Files
hakmem/core/hakmem_ace_ucb1.c

125 lines
3.5 KiB
C
Raw Normal View History

/* hakmem_ace_ucb1.c - UCB1 Multi-Armed Bandit Implementation */
#include "hakmem_ace_ucb1.h"
#include <stdio.h>
#include <string.h>
#include <math.h>
/* ========== 初期化 ========== */
void hkm_ucb1_init(struct hkm_ucb1_bandit *bandit,
const uint32_t *candidates,
uint32_t n_candidates,
double exploration_bonus) {
memset(bandit, 0, sizeof(*bandit));
if (n_candidates > UCB1_MAX_ARMS) {
n_candidates = UCB1_MAX_ARMS;
}
bandit->n_arms = n_candidates;
bandit->total_pulls = 0;
bandit->exploration_bonus = exploration_bonus;
for (uint32_t i = 0; i < n_candidates; i++) {
bandit->arms[i].value = candidates[i];
bandit->arms[i].avg_reward = 0.0;
bandit->arms[i].n_pulls = 0;
}
}
/* ========== UCB値計算 ========== */
static inline double compute_ucb_value(const struct hkm_ucb1_bandit *bandit, int arm_idx) {
const struct hkm_ucb1_arm *arm = &bandit->arms[arm_idx];
/* 初回選択時は無限大(探索優先) */
if (arm->n_pulls == 0) {
return INFINITY;
}
/* UCB = avg_reward + c * sqrt(log(total) / n) */
double exploitation = arm->avg_reward;
double exploration = bandit->exploration_bonus *
sqrt(log((double)bandit->total_pulls) / (double)arm->n_pulls);
return exploitation + exploration;
}
/* ========== アーム選択 ========== */
int hkm_ucb1_select(struct hkm_ucb1_bandit *bandit) {
if (bandit->n_arms == 0) {
return -1;
}
/* 各アームのUCB値を計算し、最大のものを選ぶ */
int best_arm = 0;
double best_ucb = compute_ucb_value(bandit, 0);
for (uint32_t i = 1; i < bandit->n_arms; i++) {
double ucb = compute_ucb_value(bandit, i);
if (ucb > best_ucb) {
best_ucb = ucb;
best_arm = (int)i;
}
}
return best_arm;
}
/* ========== 報酬更新 ========== */
void hkm_ucb1_update(struct hkm_ucb1_bandit *bandit,
int arm_idx,
double reward) {
if (arm_idx < 0 || arm_idx >= (int)bandit->n_arms) {
return;
}
struct hkm_ucb1_arm *arm = &bandit->arms[arm_idx];
/* Running average:
* new_avg = (old_avg * n + reward) / (n + 1)
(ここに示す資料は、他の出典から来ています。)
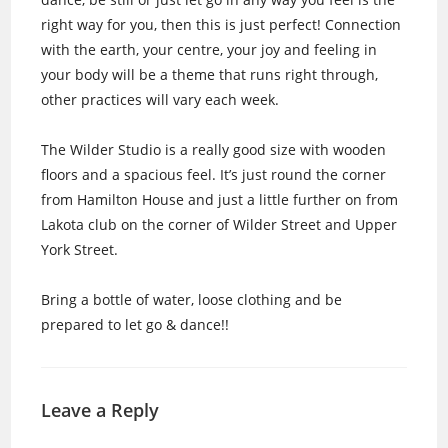
right way for you, then this is just perfect! Connection
with the earth, your centre, your joy and feeling in
your body will be a theme that runs right through,
other practices will vary each week.
The Wilder Studio is a really good size with wooden
floors and a spacious feel. It’s just round the corner
from Hamilton House and just a little further on from
Lakota club on the corner of Wilder Street and Upper
York Street.
Bring a bottle of water, loose clothing and be
prepared to let go & dance!!
Leave a Reply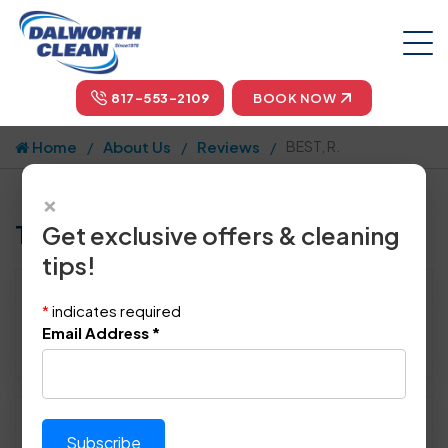
817-553-2109
BOOK NOW
Home
About Us
Reviews
BEST, R.
×
Tell us how we did!
Get exclusive offers & cleaning
tips!
Reviewed By:
BEST, R.
*
indicates required
Location: Southlake, TX 76092
Email Address
*
April 26th, 2015
Please rate technician's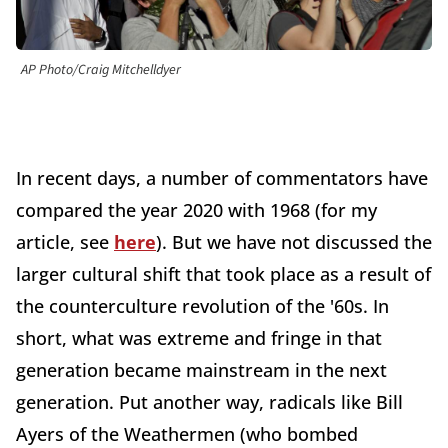
AP Photo/Craig Mitchelldyer
In recent days, a number of commentators have
compared the year 2020 with 1968 (for my
article, see
here
). But we have not discussed the
larger cultural shift that took place as a result of
the counterculture revolution of the '60s. In
short, what was extreme and fringe in that
generation became mainstream in the next
generation. Put another way, radicals like Bill
Ayers of the Weathermen (who bombed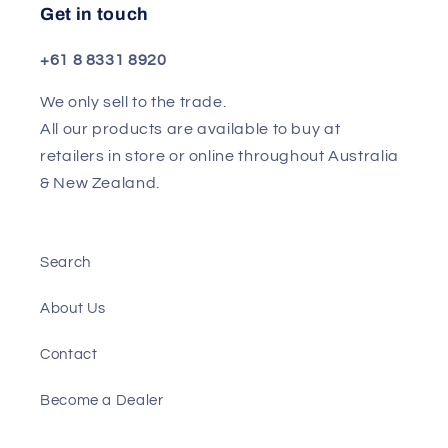
Get in touch
+61 8 8331 8920
We only sell to the trade.
All our products are available to buy at
retailers in store or online throughout Australia
& New Zealand.
Search
About Us
Contact
Become a Dealer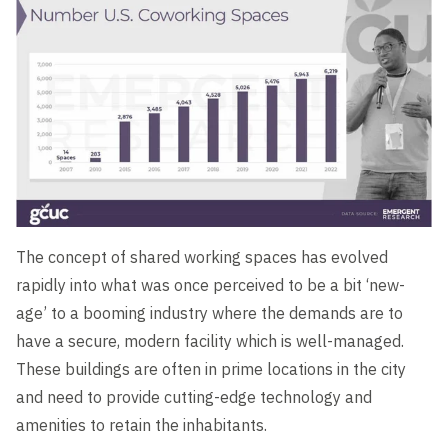
Level Up
The concept of shared working spaces has evolved
rapidly into what was once perceived to be a bit ‘new-
age’ to a booming industry where the demands are to
have a secure, modern facility which is well-managed.
These buildings are often in prime locations in the city
and need to provide cutting-edge technology and
amenities to retain the inhabitants.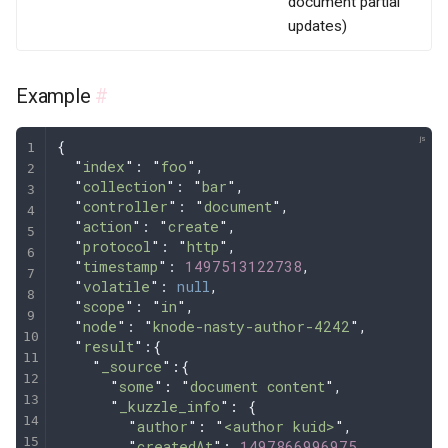
document partial
updates)
Example
#
{
  "
index
"
: 
"
foo
"
,
  "
collection
"
: 
"
bar
"
,
  "
controller
"
: 
"
document
"
,
  "
action
"
: 
"
create
"
,
  "
protocol
"
: 
"
http
"
,
  "
timestamp
"
: 
1497513122738
,
  "
volatile
"
: 
null
,
  "
scope
"
: 
"
in
"
,
  "
node
"
: 
"
knode-nasty-author-4242
"
,
  "
result
"
:
{
    "
_source
"
:{
      "
some
"
:
 "
document content
"
,
      "
_kuzzle_info
"
:
 {
        "
author
"
:
 "
<author kuid>
"
,
        "
createdAt
"
:
 1497866996975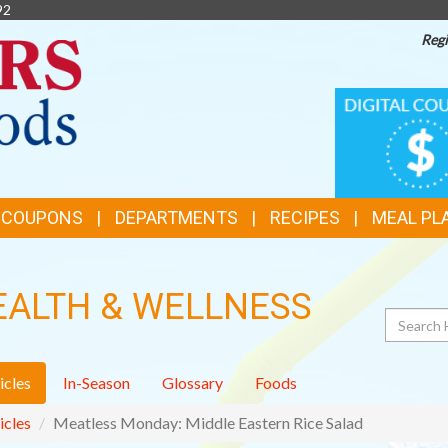
92
Regi
TOP
DIGITAL
COUPONS
FEATURES
& COUPONS
DEPARTMENTS
RECIPES
MEAL PL
EALTH & WELLNESS
Search
icles
In-Season
Glossary
Foods
icles
Meatless Monday: Middle Eastern Rice Salad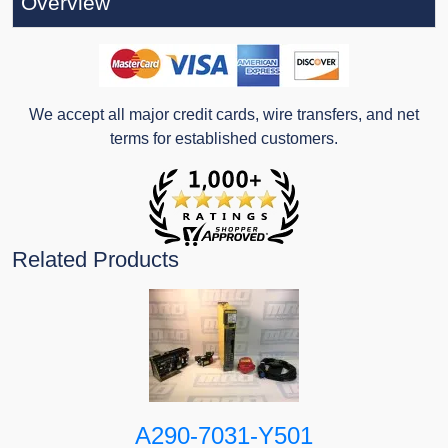
Overview
We accept all major credit cards, wire transfers, and net
terms for established customers.
Related Products
A290-7031-Y501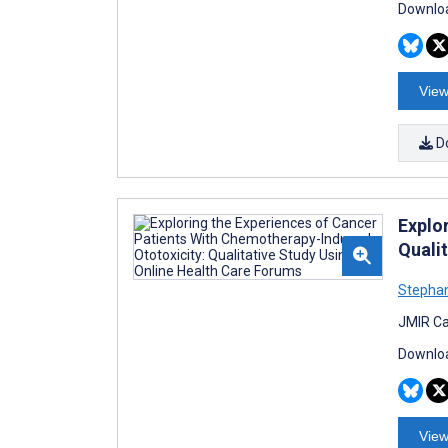
Downloa
View
D
Explo
Quali
Stephan
JMIR Ca
Downloa
View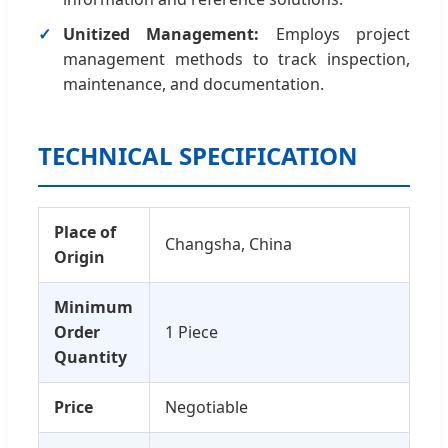
Unitized Management:
Employs project
management methods to track inspection,
maintenance, and documentation.
TECHNICAL SPECIFICATION
Place of
Changsha, China
Origin
Minimum
Order
1 Piece
Quantity
Price
Negotiable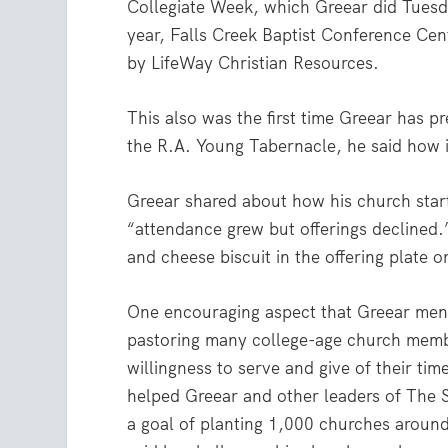
Collegiate Week, which Greear did Tuesd
year, Falls Creek Baptist Conference Ce
by LifeWay Christian Resources.
This also was the first time Greear has p
the R.A. Young Tabernacle, he said how 
Greear shared about how his church star
“attendance grew but offerings declined.
and cheese biscuit in the offering plate
One encouraging aspect that Greear men
pastoring many college-age church membe
willingness to serve and give of their tim
helped Greear and other leaders of The
a goal of planting 1,000 churches aroun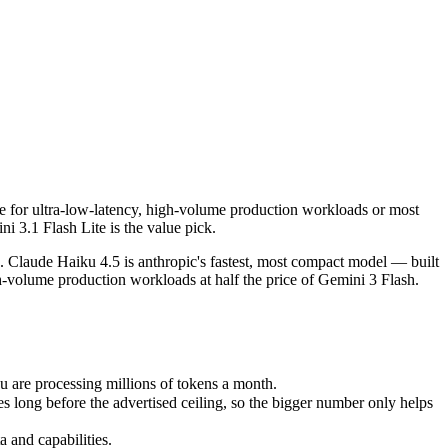
e for ultra-low-latency, high-volume production workloads or most cost-e
Claude Haiku 4.5 is anthropic's fastest, most compact model — built fo
are processing millions of tokens a month.
te for ultra-low-latency, high-volume production workloads or most
g before the advertised ceiling, so the bigger number only helps if th
i 3.1 Flash Lite is the value pick.
and capabilities.
 Claude Haiku 4.5 is anthropic's fastest, most compact model — built
igh-volume production workloads at half the price of Gemini 3 Flash.
 are processing millions of tokens a month.
long before the advertised ceiling, so the bigger number only helps
 and capabilities.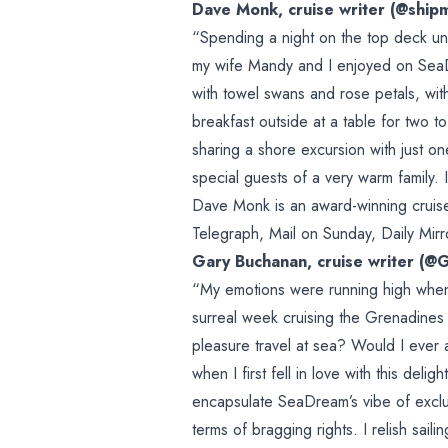
Dave Monk, cruise writer (@ship
“Spending a night on the top deck un
my wife Mandy and I enjoyed on SeaDr
with towel swans and rose petals, with
breakfast outside at a table for two to
sharing a shore excursion with just 
special guests of a very warm family. I
Dave Monk is an award-winning cruise 
Telegraph, Mail on Sunday, Daily Mirr
Gary Buchanan, cruise writer (@
“My emotions were running high when
surreal week cruising the Grenadine
pleasure travel at sea? Would I ever 
when I first fell in love with this delig
encapsulate SeaDream’s vibe of exclu
terms of bragging rights. I relish sai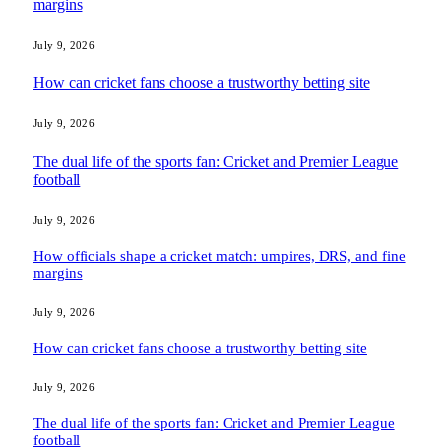
margins
July 9, 2026
How can cricket fans choose a trustworthy betting site
July 9, 2026
The dual life of the sports fan: Cricket and Premier League
football
July 9, 2026
How officials shape a cricket match: umpires, DRS, and fine
margins
July 9, 2026
How can cricket fans choose a trustworthy betting site
July 9, 2026
The dual life of the sports fan: Cricket and Premier League
football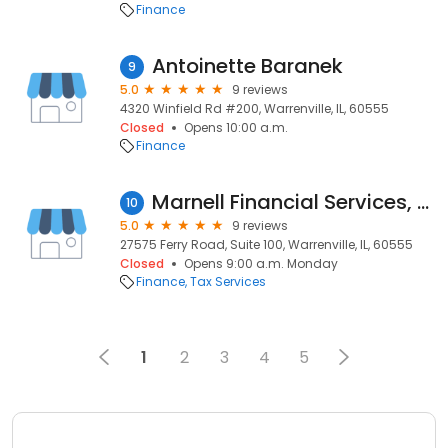
Finance
Antoinette Baranek
9
5.0
9 reviews
4320 Winfield Rd #200, Warrenville, IL, 60555
Closed
Opens 10:00 a.m.
Finance
Marnell Financial Services, Ltd.
10
5.0
9 reviews
27575 Ferry Road, Suite 100, Warrenville, IL, 60555
Closed
Opens 9:00 a.m. Monday
Finance
Tax Services
1
2
3
4
5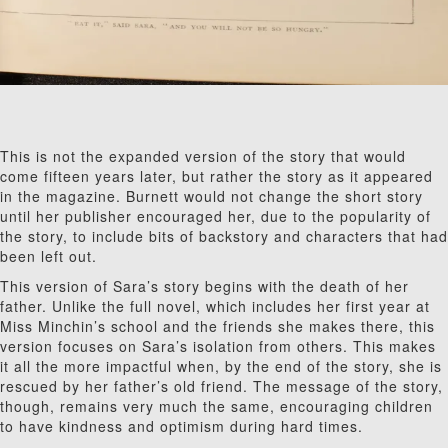
This is not the expanded version of the story that would
come fifteen years later, but rather the story as it appeared
in the magazine. Burnett would not change the short story
until her publisher encouraged her, due to the popularity of
the story, to include bits of backstory and characters that had
been left out.
This version of Sara’s story begins with the death of her
father. Unlike the full novel, which includes her first year at
Miss Minchin’s school and the friends she makes there, this
version focuses on Sara’s isolation from others. This makes
it all the more impactful when, by the end of the story, she is
rescued by her father’s old friend. The message of the story,
though, remains very much the same, encouraging children
to have kindness and optimism during hard times.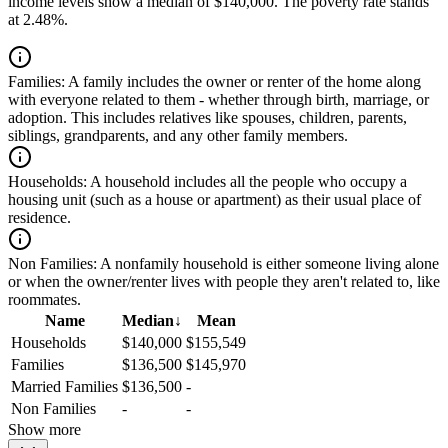
income levels show a median of $140,000. The poverty rate stands
at 2.48%.
Families:
A family includes the owner or renter of the home along
with everyone related to them - whether through birth, marriage, or
adoption. This includes relatives like spouses, children, parents,
siblings, grandparents, and any other family members.
Households:
A household includes all the people who occupy a
housing unit (such as a house or apartment) as their usual place of
residence.
Non Families:
A nonfamily household is either someone living alone
or when the owner/renter lives with people they aren't related to, like
roommates.
Name
Median
↓
Mean
Households
$140,000
$155,549
Families
$136,500
$145,970
Married Families
$136,500
-
Non Families
-
-
Show more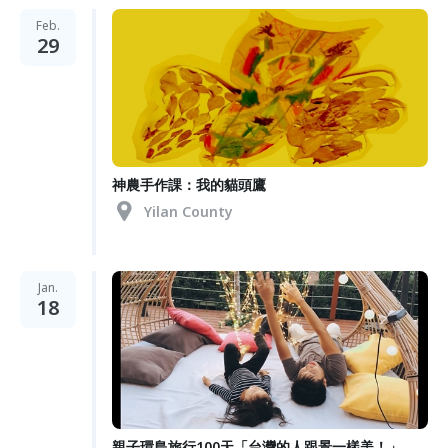
Feb.
29
神農手作課：我的貓頭鷹
Yilan County
Jan.
18
親子環島旅行100天「台灣的人跟景一樣美！」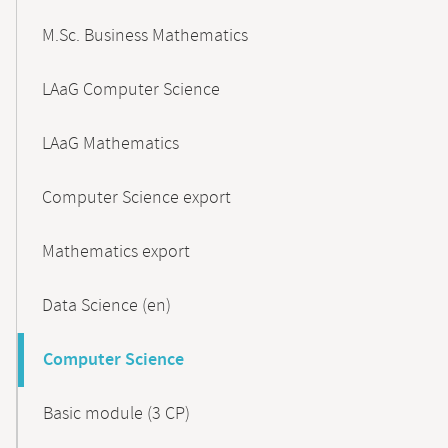
M.Sc. Business Mathematics
LAaG Computer Science
LAaG Mathematics
Computer Science export
Mathematics export
Data Science (en)
Computer Science
Basic module (3 CP)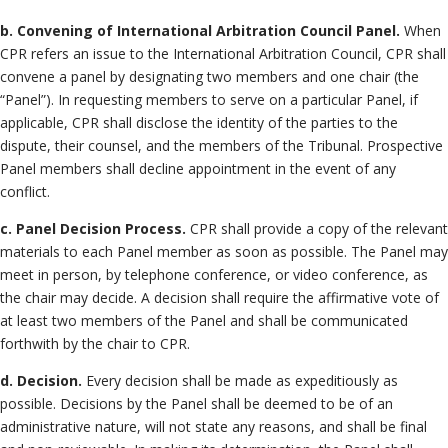
b. Convening of International Arbitration Council Panel.
When
CPR refers an issue to the International Arbitration Council, CPR shall
convene a panel by designating two members and one chair (the
“Panel”). In requesting members to serve on a particular Panel, if
applicable, CPR shall disclose the identity of the parties to the
dispute, their counsel, and the members of the Tribunal. Prospective
Panel members shall decline appointment in the event of any
conflict.
c. Panel Decision Process.
CPR shall provide a copy of the relevant
materials to each Panel member as soon as possible. The Panel may
meet in person, by telephone conference, or video conference, as
the chair may decide. A decision shall require the affirmative vote of
at least two members of the Panel and shall be communicated
forthwith by the chair to CPR.
d. Decision.
Every decision shall be made as expeditiously as
possible. Decisions by the Panel shall be deemed to be of an
administrative nature, will not state any reasons, and shall be final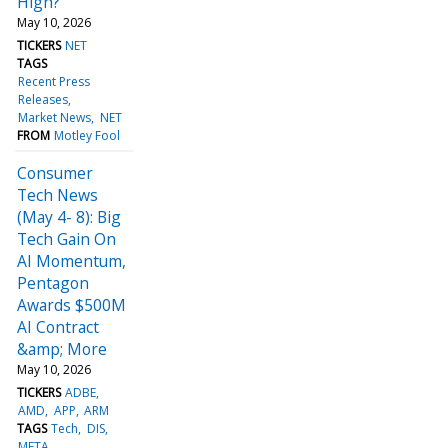
High?
May 10, 2026
TICKERS
NET
TAGS
Recent Press
Releases
Market News
NET
FROM
Motley Fool
Consumer
Tech News
(May 4- 8): Big
Tech Gain On
AI Momentum,
Pentagon
Awards $500M
AI Contract
&amp; More
May 10, 2026
TICKERS
ADBE
AMD
APP
ARM
TAGS
Tech
DIS
META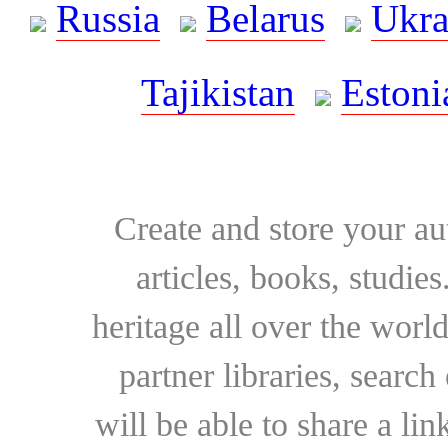
Russia
Belarus
Ukra
Tajikistan
Estoni
Create and store your au
articles, books, studie
heritage all over the world
partner libraries, searc
will be able to share a lin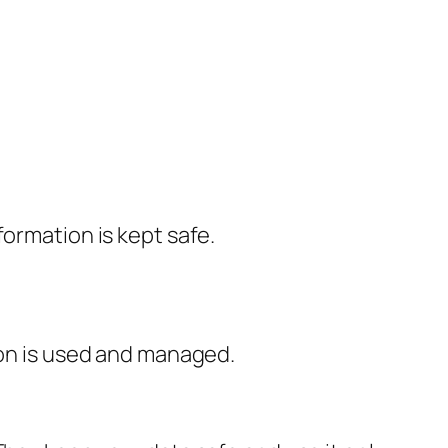
formation is kept safe.
ion is used and managed.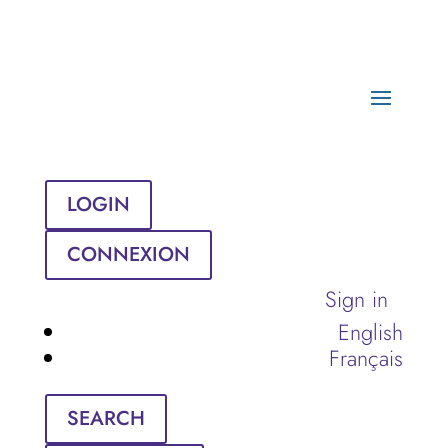
LOGIN
CONNEXION
Sign in
English
Français
SEARCH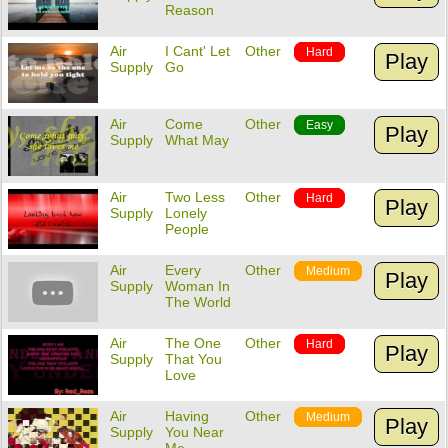
Reason
Air
I Cant' Let
Other
Hard
Play
Supply
Go
Air
Come
Other
Easy
Play
Supply
What May
Air
Two Less
Other
Hard
Play
Supply
Lonely
People
Air
Every
Other
Medium
Play
Supply
Woman In
The World
Air
The One
Other
Hard
Play
Supply
That You
Love
Air
Having
Other
Medium
Play
Supply
You Near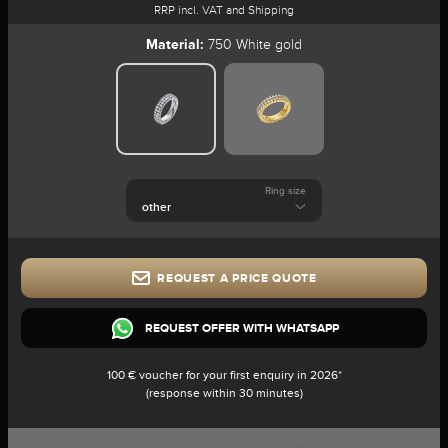
RRP incl. VAT and Shipping
Material:
750 White gold
Ring size
REQUEST A PRICE QUOTE
REQUEST OFFER WITH WHATSAPP
100 € voucher for your first enquiry in 2026*
(response within 30 minutes)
* = old_avg + (reward - old_avg) / (n + 1)
*/
double n = (double)arm->n_pulls;
arm->avg_reward = (arm->avg_reward * n + reward) / (n + 1.0);
arm->n_pulls++;
bandit->total_pulls++;
}
/* ========== 最良アーム取得 ========== */
int hkm_ucb1_best_arm(const struct hkm_ucb1_bandit *bandit) {
if (bandit->n_arms == 0) {
return -1;
}
/* 最高平均報酬のアームを返す */
int best = 0;
double best_avg = bandit->arms[0].avg_reward;
for (uint32_t i = 1; i < bandit->n_arms; i++) {
if (bandit->arms[i].avg_reward > best_avg) {
best_avg = bandit->arms[i].avg_reward;
best = (int)i;
}
}
return best;
}
/* ========== デバッグ出力 ========== */
void hkm_ucb1_print(const struct hkm_ucb1_bandit *bandit, const char *name) {
fprintf(stderr, "[UCB1 %s] total_pulls=%u, c=%.3f\n",
name, bandit->total_pulls, bandit->exploration_bonus);
for (uint32_t i = 0; i < bandit->n_arms; i++) {
const struct hkm_ucb1_arm *arm = &bandit->arms[i];
fprintf(stderr, " arm[%u] value=%u avg_reward=%.4f n_pulls=%u\n",
i, arm->value, arm->avg_reward, arm->n_pulls);
}
}